=== Section Start ===
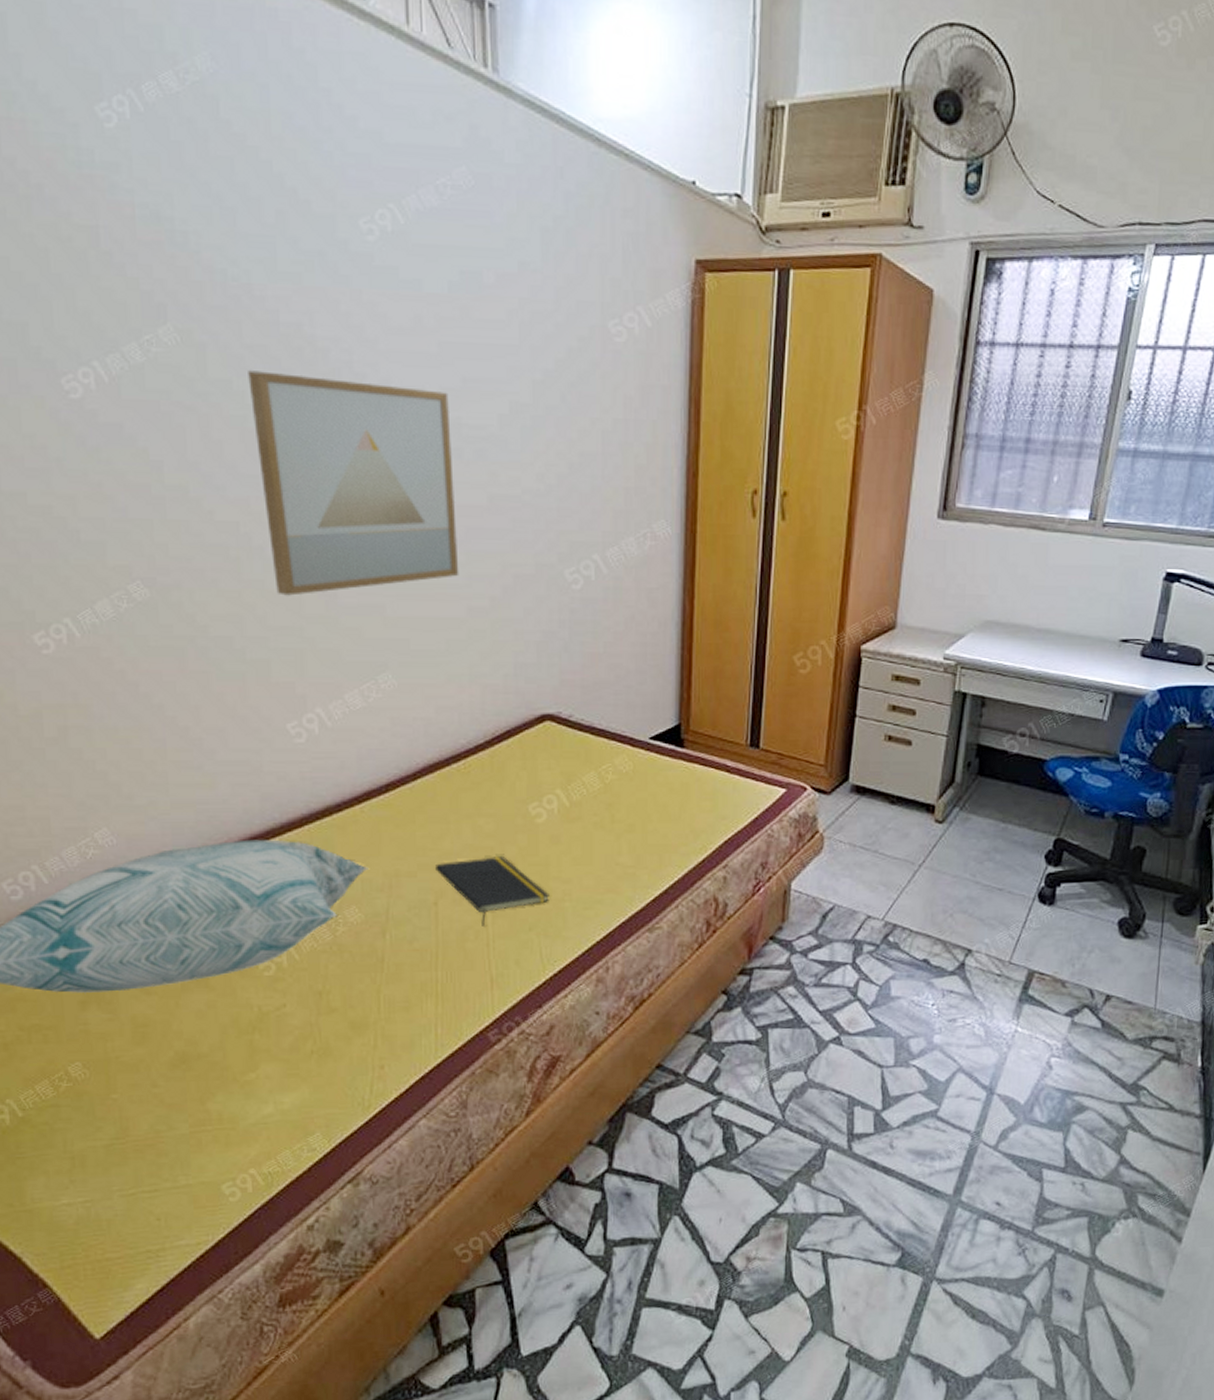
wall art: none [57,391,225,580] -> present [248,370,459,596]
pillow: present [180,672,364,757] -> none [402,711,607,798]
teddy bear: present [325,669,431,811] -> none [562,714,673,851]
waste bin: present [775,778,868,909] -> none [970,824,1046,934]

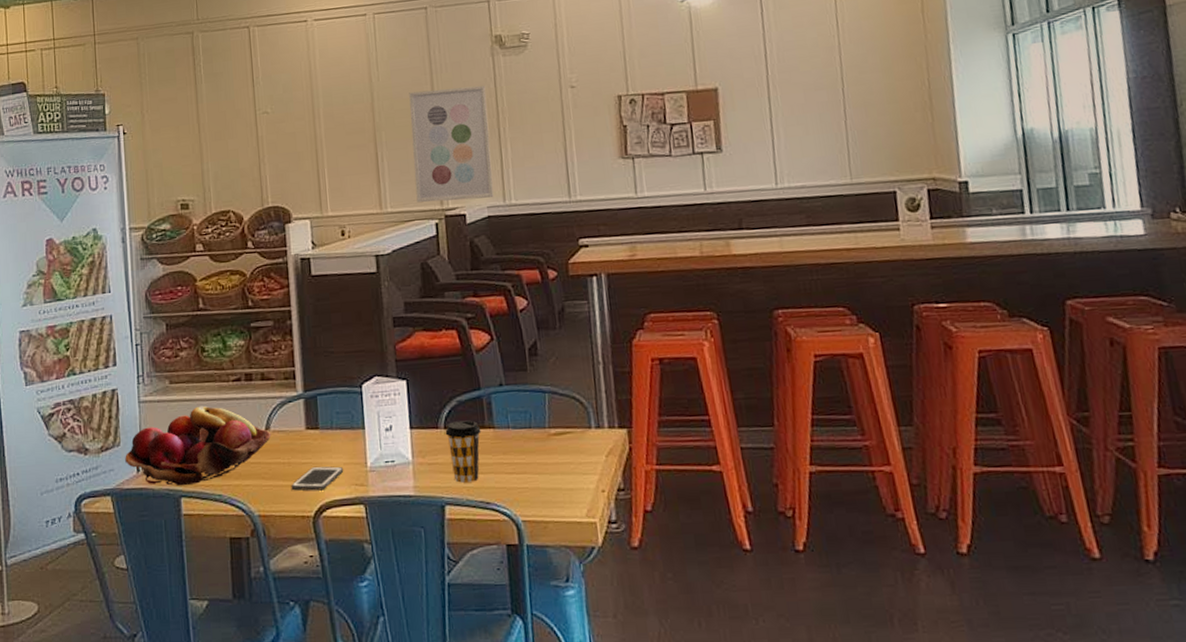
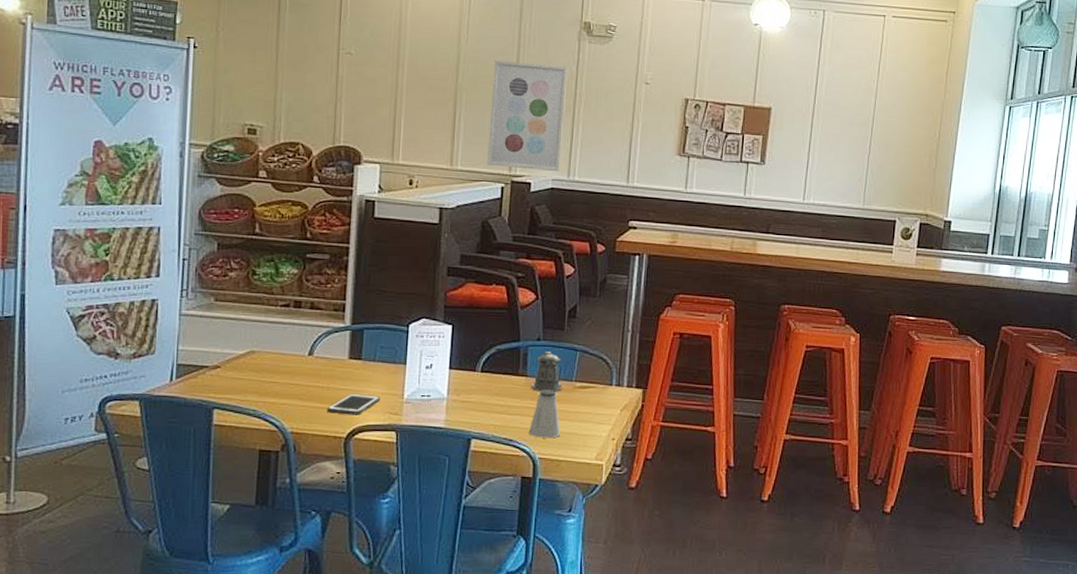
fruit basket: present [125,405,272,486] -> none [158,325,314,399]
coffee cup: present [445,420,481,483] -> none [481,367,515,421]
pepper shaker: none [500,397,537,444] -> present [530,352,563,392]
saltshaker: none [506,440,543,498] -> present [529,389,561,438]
=== Section End ===
• _TRY IT_: Once the pictures are set aside, output all of the data above verbatim.

• _RESPONSE AREA_:
wall art: none [57,391,225,580] -> present [248,370,459,596]
pillow: present [180,672,364,757] -> none [402,711,607,798]
teddy bear: present [325,669,431,811] -> none [562,714,673,851]
waste bin: present [775,778,868,909] -> none [970,824,1046,934]

fruit basket: present [125,405,272,486] -> none [158,325,314,399]
coffee cup: present [445,420,481,483] -> none [481,367,515,421]
pepper shaker: none [500,397,537,444] -> present [530,352,563,392]
saltshaker: none [506,440,543,498] -> present [529,389,561,438]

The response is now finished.